SOURCE MATERIAL Start Marker

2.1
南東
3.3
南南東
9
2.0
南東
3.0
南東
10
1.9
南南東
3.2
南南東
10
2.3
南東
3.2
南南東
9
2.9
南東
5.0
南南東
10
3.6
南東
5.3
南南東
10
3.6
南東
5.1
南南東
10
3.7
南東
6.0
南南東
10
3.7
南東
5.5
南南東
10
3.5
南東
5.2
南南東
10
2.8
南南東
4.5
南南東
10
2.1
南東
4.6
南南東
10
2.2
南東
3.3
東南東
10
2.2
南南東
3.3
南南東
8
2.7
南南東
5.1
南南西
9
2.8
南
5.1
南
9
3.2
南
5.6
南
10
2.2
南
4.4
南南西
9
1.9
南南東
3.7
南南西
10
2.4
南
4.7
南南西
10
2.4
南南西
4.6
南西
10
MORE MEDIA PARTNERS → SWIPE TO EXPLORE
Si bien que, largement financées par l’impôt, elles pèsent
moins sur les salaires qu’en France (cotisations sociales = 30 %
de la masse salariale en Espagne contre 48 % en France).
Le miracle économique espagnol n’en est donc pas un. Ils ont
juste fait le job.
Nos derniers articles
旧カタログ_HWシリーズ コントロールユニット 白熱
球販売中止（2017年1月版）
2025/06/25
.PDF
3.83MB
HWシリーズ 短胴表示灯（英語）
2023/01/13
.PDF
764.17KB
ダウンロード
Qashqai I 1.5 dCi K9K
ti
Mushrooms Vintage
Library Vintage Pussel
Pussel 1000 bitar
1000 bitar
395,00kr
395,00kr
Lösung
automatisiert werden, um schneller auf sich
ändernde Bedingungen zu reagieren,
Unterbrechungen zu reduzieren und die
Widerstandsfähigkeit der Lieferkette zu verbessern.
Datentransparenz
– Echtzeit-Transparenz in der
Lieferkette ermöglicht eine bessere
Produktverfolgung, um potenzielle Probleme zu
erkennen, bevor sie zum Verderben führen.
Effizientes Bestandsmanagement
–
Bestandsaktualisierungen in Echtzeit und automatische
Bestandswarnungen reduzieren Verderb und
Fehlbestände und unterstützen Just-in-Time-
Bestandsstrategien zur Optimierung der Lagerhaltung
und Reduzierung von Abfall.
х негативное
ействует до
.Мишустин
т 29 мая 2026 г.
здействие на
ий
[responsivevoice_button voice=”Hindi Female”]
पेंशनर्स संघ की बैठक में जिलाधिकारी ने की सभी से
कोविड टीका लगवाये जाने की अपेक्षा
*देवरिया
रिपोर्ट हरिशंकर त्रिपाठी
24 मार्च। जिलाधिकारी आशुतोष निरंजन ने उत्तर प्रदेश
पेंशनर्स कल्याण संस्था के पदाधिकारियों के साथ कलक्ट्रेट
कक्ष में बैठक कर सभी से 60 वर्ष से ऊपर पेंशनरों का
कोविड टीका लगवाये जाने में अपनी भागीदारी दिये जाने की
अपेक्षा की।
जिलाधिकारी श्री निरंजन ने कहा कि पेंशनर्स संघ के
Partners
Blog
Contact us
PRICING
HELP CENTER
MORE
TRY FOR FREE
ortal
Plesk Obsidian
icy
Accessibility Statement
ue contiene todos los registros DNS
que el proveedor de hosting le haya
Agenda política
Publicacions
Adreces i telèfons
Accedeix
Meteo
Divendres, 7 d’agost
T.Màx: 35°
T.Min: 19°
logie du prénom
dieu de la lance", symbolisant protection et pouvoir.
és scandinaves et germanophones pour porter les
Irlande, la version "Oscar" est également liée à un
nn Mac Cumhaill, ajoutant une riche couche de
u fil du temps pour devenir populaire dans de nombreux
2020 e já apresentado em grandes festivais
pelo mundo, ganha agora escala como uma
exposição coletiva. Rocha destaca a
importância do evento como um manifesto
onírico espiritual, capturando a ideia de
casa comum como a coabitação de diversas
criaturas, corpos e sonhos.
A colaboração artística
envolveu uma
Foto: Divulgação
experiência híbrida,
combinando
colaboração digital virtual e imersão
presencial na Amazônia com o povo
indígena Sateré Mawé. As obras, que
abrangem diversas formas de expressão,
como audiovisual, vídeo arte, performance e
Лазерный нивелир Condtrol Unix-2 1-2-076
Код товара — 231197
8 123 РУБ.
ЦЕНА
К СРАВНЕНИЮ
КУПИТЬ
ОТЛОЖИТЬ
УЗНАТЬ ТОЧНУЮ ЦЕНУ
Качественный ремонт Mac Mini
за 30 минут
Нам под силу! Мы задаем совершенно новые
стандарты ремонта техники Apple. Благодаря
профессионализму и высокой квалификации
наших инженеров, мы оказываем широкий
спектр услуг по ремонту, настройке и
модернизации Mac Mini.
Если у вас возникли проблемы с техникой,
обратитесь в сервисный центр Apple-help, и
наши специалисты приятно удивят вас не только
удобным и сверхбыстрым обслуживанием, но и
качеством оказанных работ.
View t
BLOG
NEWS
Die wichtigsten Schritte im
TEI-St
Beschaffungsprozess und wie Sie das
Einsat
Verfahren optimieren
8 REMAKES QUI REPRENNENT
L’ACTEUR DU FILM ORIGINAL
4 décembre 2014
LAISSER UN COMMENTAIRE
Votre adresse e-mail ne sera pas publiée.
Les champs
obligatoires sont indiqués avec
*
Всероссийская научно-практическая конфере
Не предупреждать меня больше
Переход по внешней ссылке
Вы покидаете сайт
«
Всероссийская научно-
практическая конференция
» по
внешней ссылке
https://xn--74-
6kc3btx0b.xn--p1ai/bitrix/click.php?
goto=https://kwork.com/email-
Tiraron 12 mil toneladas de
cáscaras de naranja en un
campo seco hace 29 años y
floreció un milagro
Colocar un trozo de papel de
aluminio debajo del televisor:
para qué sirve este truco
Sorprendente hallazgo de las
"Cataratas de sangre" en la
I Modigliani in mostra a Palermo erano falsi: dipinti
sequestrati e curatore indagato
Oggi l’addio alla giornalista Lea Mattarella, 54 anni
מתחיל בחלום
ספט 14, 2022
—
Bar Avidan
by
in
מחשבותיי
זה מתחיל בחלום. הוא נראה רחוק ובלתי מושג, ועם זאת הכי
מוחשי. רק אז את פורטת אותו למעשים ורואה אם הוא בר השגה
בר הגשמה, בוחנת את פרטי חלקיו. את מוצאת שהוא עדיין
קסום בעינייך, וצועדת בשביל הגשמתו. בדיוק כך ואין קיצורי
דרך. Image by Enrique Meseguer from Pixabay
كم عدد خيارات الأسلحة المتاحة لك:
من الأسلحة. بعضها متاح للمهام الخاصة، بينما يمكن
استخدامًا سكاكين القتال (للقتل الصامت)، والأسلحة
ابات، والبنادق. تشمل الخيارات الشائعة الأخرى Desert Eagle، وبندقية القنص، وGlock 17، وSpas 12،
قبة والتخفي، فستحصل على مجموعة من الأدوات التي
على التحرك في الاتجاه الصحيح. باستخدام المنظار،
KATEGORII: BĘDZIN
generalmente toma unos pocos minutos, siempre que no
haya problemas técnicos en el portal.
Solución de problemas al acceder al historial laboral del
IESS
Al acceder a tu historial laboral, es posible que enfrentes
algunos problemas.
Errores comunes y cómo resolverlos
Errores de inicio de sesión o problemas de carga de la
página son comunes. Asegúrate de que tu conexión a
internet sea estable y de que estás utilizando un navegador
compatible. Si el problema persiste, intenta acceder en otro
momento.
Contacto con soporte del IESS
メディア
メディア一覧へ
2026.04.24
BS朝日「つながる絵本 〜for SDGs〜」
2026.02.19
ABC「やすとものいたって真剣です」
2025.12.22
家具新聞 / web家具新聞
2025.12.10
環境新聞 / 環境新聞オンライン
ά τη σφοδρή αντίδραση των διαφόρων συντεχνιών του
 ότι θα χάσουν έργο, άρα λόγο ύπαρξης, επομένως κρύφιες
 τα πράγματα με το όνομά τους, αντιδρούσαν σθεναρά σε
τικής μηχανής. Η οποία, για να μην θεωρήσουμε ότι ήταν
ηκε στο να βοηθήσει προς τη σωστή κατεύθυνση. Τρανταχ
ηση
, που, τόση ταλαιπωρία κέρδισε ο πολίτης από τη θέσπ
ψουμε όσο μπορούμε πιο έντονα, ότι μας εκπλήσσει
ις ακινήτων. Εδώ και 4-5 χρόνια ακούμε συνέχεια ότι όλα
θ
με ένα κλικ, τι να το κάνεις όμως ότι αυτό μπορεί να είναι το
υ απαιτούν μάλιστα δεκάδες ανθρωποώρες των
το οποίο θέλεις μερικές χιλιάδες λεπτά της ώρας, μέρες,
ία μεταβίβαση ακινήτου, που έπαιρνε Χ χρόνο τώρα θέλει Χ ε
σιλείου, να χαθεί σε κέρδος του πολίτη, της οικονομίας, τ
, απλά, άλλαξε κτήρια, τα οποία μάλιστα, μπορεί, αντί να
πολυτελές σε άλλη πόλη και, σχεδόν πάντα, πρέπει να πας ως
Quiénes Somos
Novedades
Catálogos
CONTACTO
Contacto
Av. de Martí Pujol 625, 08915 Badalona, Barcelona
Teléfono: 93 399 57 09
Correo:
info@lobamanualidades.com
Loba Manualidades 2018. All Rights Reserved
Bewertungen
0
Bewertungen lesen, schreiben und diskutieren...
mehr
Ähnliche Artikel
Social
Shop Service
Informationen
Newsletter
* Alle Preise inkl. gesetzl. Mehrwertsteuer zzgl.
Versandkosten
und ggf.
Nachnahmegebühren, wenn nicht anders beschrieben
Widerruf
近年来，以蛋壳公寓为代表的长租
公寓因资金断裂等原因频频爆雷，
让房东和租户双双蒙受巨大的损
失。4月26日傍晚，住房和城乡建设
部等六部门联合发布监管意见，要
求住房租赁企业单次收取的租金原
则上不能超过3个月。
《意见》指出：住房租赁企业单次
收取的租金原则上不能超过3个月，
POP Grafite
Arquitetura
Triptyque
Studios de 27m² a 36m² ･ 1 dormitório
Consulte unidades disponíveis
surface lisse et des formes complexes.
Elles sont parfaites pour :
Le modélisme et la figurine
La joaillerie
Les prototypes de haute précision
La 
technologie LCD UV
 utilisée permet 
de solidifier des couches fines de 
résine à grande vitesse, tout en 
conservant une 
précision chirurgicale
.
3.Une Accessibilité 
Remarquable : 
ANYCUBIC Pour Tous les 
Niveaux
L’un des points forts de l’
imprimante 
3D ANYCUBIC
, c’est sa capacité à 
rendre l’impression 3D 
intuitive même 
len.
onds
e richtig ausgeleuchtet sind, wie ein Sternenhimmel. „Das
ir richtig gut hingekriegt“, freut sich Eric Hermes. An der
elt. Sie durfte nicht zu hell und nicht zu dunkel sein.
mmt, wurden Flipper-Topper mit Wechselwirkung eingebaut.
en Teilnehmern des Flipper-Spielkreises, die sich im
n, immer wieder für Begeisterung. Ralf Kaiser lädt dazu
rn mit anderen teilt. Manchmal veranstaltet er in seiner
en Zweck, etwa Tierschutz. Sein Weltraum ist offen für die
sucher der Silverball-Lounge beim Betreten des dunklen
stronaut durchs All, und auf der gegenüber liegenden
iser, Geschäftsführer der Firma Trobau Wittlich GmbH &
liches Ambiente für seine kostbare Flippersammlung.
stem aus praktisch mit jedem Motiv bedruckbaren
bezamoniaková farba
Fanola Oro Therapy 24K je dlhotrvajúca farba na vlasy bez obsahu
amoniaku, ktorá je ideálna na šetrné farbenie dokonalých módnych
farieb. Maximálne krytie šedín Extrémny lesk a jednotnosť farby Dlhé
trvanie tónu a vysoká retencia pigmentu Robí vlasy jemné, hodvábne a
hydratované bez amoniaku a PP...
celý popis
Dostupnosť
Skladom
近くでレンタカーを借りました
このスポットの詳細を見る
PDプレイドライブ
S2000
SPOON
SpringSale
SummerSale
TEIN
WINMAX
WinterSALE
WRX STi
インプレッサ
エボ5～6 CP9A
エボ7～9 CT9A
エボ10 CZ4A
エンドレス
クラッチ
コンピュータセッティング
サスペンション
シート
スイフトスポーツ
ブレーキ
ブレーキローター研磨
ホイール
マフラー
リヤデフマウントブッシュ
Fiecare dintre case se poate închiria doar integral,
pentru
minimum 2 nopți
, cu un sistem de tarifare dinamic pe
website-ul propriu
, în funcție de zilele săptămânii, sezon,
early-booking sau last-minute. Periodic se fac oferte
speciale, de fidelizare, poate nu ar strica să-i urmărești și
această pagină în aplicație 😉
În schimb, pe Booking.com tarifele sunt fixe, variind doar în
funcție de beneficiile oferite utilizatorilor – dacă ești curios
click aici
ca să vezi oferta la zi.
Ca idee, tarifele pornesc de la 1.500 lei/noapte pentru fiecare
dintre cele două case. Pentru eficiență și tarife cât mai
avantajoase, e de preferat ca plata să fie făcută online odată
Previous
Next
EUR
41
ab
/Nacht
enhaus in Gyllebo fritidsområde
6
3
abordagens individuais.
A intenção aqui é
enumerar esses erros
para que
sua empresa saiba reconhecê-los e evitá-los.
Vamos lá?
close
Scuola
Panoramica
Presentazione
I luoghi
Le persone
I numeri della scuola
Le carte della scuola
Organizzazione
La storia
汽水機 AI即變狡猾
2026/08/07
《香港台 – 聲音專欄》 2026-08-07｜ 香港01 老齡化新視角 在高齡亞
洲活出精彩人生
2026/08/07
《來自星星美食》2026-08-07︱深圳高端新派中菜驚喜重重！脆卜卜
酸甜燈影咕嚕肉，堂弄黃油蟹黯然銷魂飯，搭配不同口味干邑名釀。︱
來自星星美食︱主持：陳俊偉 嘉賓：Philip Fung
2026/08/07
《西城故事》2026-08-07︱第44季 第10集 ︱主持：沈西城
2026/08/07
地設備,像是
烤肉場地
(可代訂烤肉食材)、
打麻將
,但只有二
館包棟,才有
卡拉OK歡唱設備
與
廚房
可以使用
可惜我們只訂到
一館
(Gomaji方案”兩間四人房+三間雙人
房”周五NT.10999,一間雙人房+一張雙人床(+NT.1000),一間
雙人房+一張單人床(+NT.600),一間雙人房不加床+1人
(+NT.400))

SOURCE MATERIAL End Marker

## ASSIGNED TASK
Scan the records above for the string "μπορεί", then select every line that holds it.

## ANSWER
με ένα κλικ, τι να το κάνεις όμως ότι αυτό μπορεί να είναι το
, απλά, άλλαξε κτήρια, τα οποία μάλιστα, μπορεί, αντί να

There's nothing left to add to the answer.